Shouting, did I say shouting? And, of course, it was a recorded message, the better to save the shouter’s voice for the next round.

This was probably the most egregious violation of my privacy I’ve ever encountered in a phone call that’s protected by the U.S. Supreme Court.

We have a do not call list in the U.S., federally mandated and implemented by the Federal Communications Commission. When Congress set that up, it came with a great deal of controversy about free speech rights, and how it would interfere with free speech. And, so, there are a few (or several, depending upon how you reckon those terms) categories of calls that are exempt, and may be made to anyone, even if her number be on the list:

  1. Calls from organizations with which you have established a business relationship.
  2. Calls for which you have given prior written permission.
  3. Calls which are not commercial or do not include unsolicited advertisements.
  4. Calls by or on behalf of tax-exempt non-profit organizations.

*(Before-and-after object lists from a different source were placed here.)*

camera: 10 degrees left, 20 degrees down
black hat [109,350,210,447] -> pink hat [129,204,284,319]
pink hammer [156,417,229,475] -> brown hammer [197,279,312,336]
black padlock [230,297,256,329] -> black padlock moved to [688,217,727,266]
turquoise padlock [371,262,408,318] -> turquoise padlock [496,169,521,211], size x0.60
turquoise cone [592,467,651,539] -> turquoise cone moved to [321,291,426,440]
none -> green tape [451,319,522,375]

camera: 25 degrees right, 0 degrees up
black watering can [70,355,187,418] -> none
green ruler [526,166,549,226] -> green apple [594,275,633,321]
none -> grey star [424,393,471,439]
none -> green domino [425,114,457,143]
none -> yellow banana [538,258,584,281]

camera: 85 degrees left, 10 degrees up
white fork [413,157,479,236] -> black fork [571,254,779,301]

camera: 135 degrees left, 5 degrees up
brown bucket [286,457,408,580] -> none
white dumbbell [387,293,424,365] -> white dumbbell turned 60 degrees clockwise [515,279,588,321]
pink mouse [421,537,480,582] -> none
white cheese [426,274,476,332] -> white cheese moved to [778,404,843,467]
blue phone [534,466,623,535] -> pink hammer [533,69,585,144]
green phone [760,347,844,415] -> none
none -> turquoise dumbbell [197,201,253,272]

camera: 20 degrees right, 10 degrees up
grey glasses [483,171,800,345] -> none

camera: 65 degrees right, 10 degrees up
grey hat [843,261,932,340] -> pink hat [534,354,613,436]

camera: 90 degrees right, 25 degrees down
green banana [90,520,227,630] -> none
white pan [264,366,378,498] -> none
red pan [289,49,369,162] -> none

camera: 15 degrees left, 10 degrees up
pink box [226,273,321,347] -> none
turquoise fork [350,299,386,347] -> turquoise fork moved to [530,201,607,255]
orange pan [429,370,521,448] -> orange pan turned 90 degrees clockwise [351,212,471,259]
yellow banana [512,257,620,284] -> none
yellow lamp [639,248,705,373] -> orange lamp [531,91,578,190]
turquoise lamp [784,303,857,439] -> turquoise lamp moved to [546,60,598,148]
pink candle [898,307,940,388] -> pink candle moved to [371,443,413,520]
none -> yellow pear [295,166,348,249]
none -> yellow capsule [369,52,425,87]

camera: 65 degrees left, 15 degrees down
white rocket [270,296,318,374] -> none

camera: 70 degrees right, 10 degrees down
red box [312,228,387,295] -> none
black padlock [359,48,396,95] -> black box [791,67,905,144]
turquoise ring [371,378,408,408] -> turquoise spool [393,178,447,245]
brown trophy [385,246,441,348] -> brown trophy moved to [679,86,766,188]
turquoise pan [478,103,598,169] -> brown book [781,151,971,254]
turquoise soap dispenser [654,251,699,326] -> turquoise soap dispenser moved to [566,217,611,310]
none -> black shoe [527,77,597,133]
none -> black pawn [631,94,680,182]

The first two categories come with mechanisms to remove yourself from the organizations’ call lists, and to revoke any permission you’ve given. But those last two categories, put there with free speech in mind, cover religious and political organizations, and such organizations can call you whenever they like, with no requirement that they allow you to opt out.

And, of course, during these last weeks before our elections, as you might imagine, the calls come, as we say, fast and furious. This one was particularly furious.

The battle is long lost, as the Supreme Court has repeatedly set free-speech boundaries well beyond where even I would set them, but this one is a complete mystery to me. I don’t agree that spending money should be equated to speech. I don’t agree that corporations should be given free-speech rights comparable to those of individuals.

But I really don’t see how anyone’s free-speech rights should allow them access to my home. I can’t accept that your right to speak freely includes any right to invade my privacy in order to do it.

I’m sympathetic to the concern over setting up situations where an organization blocks calls without your understanding what they’re blocking. But this isn’t that. I am putting my own numbers on the do-not-call list, and it is my choice not to receive calls from political or religious organizations. I should have that right, and no one should be allowed to force his way, or his electrons, into my home.

[1] Sorry, but I already have: as I noted the other day, I voted last week with an absentee ballot.